Post-NY, there will remain only a few major films to consider. Some of these are pure commercial plays -- Justice League (which I’d bet on eradicating most of the Wonder Woman-generated DC goodwill), yet another Star Wars (likely to come closer to Rogue One than Force Awakens in Oscar performance), Murder on the Orient Express (a thoroughly unnecessary remake that might achieve mediocrity), and two for which I have somewhat higher hopes because of their directors, Blade Runner 2049 and The Snowman.

Other, potentially more major efforts, scheduled for opening between now and New Years (a few might turn up at the British or AFI festivals; some -- like Spielberg’s -- will likely open cold):

Novitiate, which actually has been screened but not widely reviewed, and has some word about a Melissa Leo performance.

Goodbye Christopher Robin, yet another Brit period biopic, about (surprise) A.A. Milne. Kind of a surprise this didn’t join its compatriots at Toronto, but maybe it’s saving itself for the British fest.

The Greatest Showman on Earth, the Hugh Jackman P.T. Barnum musical. I have no idea what to expect of this.

Wonder: according to Lionsgate, its best test-scoring film ever – but it looks pretty cloying from the outside.

Coco, PIXAR’s chance to grab hold of the animated feature Oscar once again, this time seemingly without competition.

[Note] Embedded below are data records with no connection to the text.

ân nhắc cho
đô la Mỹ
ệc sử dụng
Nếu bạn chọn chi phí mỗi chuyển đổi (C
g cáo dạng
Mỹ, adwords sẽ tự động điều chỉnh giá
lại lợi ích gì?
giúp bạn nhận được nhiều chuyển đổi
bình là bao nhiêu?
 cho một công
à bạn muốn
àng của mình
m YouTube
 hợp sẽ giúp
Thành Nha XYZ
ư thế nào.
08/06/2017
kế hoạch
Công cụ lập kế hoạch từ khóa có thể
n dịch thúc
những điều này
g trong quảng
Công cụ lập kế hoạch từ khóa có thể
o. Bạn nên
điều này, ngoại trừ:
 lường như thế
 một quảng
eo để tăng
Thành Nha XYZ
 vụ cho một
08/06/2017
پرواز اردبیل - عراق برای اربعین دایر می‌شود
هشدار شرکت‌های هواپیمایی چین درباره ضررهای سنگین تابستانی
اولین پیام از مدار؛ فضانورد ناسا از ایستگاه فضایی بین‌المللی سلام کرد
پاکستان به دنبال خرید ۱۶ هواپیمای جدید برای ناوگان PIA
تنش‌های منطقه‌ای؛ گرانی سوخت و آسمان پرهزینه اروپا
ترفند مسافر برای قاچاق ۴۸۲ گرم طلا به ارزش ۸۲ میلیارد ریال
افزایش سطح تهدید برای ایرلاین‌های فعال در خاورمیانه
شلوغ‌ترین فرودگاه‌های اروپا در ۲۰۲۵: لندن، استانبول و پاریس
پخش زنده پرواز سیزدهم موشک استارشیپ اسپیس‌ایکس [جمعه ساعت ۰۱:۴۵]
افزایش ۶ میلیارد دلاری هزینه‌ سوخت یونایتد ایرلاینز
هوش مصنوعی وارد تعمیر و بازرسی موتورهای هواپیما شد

Roman Israel, Esq., Dan Gilroy’s follow-up to his breakthrough Nightcrawler. If this is a personal triumph for Denzel Washington, coupled with his second-place finish last year, it could reset the best actor race.

Mary Magdalene, Weinstein’s November-slotted film, with Rooney Mara and Joaquin Phoenix. Why isn’t this being screened anywhere ahead of time?

And the two big boppers, the still Untitled Paul Thomas Anderson film, and The Papers, about which I don’t need to tell you, and which we’ll wait to see if they land in their creators’ winning or losing piles.

Much more about this, of course, when the first round of festivals has passed.